Template M components
Template M components
| Component | What it carries |
|---|---|
| Task scope | A precise statement of what the task covers — and where it ends |
| Acceptance criteria | Numbered list of conditions that must all be true for the task to be considered complete |
| Stop conditions | Conditions that require the agent to halt and return control immediately |
| Forbidden expansions | Explicit list of scope expansions the agent must reject even if they seem beneficial |
| Session strategy | Instructions for context management — when to use /compact, when to start a new session |
| Reporting format | How the agent should communicate progress, blockers, and completion |
Session Hygiene for Agentic Tasks
Context management is not optional for agentic work. A bloated context window causes the agent to lose track of constraints defined early in the session — exactly the constraints that prevent it from doing the wrong thing.New task = new session
Never carry over a previous agentic task into a new one in the same session. Unfinished state from the prior task bleeds into the new one. Open a fresh Claude Code window for every distinct task.

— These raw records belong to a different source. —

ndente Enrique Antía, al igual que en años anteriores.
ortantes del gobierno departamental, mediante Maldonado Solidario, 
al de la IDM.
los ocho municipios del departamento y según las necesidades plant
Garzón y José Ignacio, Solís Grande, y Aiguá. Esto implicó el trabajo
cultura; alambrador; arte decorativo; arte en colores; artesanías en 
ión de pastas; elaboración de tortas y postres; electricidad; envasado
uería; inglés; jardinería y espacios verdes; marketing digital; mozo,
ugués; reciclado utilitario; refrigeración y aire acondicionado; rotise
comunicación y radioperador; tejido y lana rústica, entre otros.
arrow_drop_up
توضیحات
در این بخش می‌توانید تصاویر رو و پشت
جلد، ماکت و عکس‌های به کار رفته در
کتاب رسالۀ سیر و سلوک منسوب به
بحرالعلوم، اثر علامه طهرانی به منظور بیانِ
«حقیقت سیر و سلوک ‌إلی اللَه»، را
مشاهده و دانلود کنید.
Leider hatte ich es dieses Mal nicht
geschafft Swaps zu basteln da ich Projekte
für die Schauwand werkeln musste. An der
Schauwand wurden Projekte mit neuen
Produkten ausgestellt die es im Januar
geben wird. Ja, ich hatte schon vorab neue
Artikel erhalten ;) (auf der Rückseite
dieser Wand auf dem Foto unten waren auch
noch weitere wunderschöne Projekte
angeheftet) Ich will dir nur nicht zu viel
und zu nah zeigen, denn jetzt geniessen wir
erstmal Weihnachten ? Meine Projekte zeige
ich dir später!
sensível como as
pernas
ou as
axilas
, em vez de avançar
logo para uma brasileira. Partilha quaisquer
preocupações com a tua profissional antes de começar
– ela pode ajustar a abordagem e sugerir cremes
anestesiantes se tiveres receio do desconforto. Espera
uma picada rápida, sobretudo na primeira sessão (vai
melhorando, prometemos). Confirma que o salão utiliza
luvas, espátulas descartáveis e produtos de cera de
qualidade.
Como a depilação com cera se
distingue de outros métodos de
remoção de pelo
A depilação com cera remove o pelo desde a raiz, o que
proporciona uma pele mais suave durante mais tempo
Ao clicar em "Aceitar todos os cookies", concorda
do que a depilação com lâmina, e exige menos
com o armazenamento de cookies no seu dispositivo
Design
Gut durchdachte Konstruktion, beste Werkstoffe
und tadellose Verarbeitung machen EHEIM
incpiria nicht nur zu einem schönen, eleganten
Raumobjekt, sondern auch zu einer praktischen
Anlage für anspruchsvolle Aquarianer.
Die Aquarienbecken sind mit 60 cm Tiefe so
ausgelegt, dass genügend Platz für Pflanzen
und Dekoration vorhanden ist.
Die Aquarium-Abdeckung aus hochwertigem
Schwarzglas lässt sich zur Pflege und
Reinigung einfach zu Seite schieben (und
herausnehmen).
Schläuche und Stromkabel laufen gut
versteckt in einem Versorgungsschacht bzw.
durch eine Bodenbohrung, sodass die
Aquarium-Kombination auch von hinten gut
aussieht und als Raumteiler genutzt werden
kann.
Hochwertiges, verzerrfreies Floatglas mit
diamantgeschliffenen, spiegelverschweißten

Run /compact at 50% context
When the context window reaches approximately 50% capacity, run
/compact before continuing. This compresses the session history while preserving the active constraints and current state.Re-anchor after /compact
After running
/compact, your first message should explicitly re-state the current step, the nearest stop condition, and the acceptance criterion you’re working toward. Don’t assume the compressed context carries all constraints forward with equal weight.One acceptance criterion at a time
For Template M tasks with multiple acceptance criteria, instruct the agent to confirm each criterion is met before moving to the next. This creates natural checkpoints and prevents the agent from accumulating changes that are individually correct but collectively broken.